What happens when you run a program?
I would like to collect here what happens when you run an executable on Windows, Linux and OSX. In particular, I would like to understand exactly the order of the operations: my guess is that the executable file format (PE, ELF or Mach-O) is loaded by the kernel (but I ignore the various sections of the ELF(Executable and Linkable Format) and their meaning), and then you have the dynamic linker that resolves the references, then the __init
part of the executable is run, then the main, then the __fini
, and then the program is completed, but I am sure it's very rough, and probably wrong.
Edit: the question is now CW. I am filling up for linux.
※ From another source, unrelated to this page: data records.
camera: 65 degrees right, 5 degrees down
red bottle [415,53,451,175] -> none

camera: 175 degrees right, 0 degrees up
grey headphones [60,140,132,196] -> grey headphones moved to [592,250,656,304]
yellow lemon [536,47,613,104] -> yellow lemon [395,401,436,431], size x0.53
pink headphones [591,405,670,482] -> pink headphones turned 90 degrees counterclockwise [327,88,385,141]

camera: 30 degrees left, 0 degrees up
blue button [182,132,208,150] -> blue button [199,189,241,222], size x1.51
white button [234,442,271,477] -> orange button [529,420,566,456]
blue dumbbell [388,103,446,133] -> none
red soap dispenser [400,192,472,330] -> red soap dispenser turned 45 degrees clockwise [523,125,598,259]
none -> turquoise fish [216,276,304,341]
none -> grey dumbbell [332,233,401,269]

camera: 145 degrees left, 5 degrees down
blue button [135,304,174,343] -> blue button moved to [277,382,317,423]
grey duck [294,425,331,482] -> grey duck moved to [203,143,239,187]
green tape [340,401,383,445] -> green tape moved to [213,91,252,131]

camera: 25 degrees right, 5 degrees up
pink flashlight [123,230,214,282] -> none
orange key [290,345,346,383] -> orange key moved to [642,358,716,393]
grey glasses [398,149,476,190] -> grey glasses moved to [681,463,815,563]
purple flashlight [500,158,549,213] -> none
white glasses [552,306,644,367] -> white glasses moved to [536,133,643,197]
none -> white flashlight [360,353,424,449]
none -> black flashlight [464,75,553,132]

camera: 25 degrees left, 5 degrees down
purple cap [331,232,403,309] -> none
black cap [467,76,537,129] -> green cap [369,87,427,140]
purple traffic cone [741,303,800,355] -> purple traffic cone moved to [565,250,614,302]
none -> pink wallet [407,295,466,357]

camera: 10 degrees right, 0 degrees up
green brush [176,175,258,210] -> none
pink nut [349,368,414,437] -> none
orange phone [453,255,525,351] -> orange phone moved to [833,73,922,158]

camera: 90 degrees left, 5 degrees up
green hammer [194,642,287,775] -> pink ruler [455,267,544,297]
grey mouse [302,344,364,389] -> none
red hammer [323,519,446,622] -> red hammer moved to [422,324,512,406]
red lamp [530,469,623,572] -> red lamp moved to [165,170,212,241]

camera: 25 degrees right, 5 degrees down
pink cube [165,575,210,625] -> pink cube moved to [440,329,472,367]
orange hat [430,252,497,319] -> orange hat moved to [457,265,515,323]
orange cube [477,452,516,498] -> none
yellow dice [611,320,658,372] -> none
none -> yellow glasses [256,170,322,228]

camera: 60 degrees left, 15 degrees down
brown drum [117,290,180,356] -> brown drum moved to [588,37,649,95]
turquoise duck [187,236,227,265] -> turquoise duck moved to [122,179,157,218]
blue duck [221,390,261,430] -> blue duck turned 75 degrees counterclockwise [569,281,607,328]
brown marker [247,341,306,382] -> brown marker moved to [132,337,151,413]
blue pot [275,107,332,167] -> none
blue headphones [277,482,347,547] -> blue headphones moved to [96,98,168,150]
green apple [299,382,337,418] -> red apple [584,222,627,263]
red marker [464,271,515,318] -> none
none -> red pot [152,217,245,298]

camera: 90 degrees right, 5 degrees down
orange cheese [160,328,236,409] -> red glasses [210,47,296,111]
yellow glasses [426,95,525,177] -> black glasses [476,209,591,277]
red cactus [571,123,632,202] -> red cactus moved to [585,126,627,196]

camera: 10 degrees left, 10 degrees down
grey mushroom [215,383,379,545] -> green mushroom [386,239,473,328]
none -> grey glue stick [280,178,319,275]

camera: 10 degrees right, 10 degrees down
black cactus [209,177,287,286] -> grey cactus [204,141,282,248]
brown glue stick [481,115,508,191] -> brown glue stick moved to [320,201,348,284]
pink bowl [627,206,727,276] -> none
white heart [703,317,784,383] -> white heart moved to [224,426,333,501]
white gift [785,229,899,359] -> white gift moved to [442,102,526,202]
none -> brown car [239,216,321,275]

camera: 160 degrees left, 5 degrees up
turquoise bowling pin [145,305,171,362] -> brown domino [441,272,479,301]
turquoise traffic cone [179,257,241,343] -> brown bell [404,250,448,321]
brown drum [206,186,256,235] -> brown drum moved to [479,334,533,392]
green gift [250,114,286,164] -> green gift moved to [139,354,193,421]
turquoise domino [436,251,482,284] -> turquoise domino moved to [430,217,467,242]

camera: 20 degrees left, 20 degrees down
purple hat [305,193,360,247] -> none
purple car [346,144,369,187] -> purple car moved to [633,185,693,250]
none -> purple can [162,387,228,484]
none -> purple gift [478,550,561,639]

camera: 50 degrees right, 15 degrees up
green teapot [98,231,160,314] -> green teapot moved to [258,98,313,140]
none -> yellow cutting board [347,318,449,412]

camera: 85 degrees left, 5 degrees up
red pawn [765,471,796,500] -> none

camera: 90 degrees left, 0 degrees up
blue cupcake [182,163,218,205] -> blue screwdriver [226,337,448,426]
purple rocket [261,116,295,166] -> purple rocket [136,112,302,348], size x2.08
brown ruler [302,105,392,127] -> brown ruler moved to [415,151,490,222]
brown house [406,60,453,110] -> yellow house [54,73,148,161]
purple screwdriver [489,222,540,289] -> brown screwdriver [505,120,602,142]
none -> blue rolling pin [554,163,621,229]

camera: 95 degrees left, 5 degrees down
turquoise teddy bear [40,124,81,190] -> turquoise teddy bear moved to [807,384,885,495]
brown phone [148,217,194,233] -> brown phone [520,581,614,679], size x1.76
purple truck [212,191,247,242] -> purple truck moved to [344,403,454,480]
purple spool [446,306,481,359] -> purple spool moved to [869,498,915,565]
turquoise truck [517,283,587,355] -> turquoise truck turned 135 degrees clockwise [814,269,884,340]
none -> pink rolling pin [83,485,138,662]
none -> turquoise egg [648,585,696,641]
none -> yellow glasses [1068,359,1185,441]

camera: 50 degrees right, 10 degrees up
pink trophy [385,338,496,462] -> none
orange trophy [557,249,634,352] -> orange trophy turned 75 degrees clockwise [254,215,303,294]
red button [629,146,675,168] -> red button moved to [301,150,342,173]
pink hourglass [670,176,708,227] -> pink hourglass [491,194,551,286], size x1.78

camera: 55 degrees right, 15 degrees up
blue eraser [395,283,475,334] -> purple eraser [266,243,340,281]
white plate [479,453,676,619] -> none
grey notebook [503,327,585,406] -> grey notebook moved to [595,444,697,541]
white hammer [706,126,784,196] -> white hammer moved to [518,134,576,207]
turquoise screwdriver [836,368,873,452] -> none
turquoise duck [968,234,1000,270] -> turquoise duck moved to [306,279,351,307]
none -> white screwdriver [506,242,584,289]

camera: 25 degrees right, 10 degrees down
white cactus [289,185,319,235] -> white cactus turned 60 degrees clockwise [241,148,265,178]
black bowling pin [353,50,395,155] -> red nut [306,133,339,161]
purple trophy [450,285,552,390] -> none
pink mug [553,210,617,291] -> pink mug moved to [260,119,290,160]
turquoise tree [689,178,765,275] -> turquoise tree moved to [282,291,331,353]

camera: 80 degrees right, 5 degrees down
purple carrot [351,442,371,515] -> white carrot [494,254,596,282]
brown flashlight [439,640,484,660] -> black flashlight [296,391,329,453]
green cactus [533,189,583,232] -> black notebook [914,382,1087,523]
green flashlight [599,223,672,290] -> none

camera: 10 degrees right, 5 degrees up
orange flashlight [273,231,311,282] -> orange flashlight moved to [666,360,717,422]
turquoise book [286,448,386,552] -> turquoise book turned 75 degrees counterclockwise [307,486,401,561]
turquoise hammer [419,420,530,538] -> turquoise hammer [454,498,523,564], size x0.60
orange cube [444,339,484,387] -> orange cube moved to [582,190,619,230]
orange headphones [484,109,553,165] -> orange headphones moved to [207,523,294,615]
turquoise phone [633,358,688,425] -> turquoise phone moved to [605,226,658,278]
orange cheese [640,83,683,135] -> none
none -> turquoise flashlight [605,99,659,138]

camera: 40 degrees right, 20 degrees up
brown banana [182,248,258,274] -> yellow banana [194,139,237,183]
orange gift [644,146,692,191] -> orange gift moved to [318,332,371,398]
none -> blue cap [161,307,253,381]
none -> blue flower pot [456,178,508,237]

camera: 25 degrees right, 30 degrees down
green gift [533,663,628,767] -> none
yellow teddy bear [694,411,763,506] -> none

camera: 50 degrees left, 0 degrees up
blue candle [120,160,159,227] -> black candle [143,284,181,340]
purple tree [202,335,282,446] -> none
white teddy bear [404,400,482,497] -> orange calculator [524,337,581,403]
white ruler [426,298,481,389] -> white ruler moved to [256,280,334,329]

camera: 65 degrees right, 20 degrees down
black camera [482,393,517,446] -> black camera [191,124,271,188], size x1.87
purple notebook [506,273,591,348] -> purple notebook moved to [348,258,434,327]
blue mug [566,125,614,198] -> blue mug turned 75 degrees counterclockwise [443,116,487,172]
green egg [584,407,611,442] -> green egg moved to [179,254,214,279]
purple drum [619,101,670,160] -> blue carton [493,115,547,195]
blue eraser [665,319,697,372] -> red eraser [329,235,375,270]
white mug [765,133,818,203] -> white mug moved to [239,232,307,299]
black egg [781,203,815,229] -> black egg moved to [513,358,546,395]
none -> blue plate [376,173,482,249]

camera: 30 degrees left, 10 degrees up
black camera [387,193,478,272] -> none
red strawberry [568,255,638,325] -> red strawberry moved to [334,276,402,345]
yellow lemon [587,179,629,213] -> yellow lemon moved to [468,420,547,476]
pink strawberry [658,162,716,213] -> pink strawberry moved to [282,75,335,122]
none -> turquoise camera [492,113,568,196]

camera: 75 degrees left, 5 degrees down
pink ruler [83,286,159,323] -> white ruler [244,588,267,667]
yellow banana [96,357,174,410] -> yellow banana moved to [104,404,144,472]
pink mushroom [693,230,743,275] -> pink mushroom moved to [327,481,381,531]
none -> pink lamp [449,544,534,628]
If anyone wants to do the same for Win and OSX it would be great.
This is just at a very high and abstract level of course!
Executable - No Shared Libary:
Client request to run application
->Shell informs kernel to run binary
->Kernel allocates memory from the pool to fit the binary image into
->Kernel loads binary into memory
->Kernel jumps to specific memory address
->Kernel starts processing the machine code located at this location
->If machine code has stop
->Kernel releases memory back to pool
Executable - Shared Library
Client request to run application
->Shell informs kernel to run binary
->Kernel allocates memory from the pool to fit the binary image into
->Kernel loads binary into memory
->Kernel jumps to specific memory address
->Kernel starts processing the machine code located at this location
->Kernel pushes current location into an execution stack
->Kernel jumps out of current memory to a shared memory location
->Kernel executes code from this shared memory location
->Kernel pops back the last memory location and jumps to that address
->If machine code has stop
->Kernel releases memory back to pool
JavaScript/.NET/Perl/Python/PHP/Ruby (Interpretted Languages)
Client request to run application
->Shell informs kernel to run binary
->Kernel has a hook that recognises binary images needs a JIT
->Kernel calls JIT
->JIT loads the code and jumps to a specific address
->JIT reads the code and compiles the instruction into the
machine code that the interpretter is running on
->Interpretture passes machine code to the kernel
->kernel executes the required instruction
->JIT then increments the program counter
->If code has a stop
->Jit releases application from its memory pool
As routeNpingme says, registers are set inside the CPU and the magic happens!
Update: Yeah, I cant speell properly today!
Ok, Answering my own question. This will be done progressively, and only for Linux (and maybe Mach-O). Feel free to add more stuff to your personal answers, so that they get upvoted (and you can get badges, since it's now CW).
I'll start halfway, and build the rest as I find out. This document has been made with a x86_64, gcc (GCC) 4.1.2.
Opening the file, initialization
In this section, we describe what happens when the program is invoked, from the kernel point of view, until the program is ready to be executed.
Execution of the program
_start calls __libc_start_main in glibc (through the PLT) passing the following information to it
_init gets called
On Windows, first the image is loaded into memory. The kernel analizes which libraries (read "DLL") it is going to require and loads them up too.
It then edits the program image to insert the memory addresses of each of the library functions it requires. These addresses have a space in the .EXE binary already, but they are just filled with zeros.
Each DLL's DllMain() procedure then gets executed, one by one, from the most required DLL to the last, like following an order of dependences.
Once all libraries were loaded and got ready, finally the image is started, and whatever happens now will depend on language used, compiler used, and the program routine itself.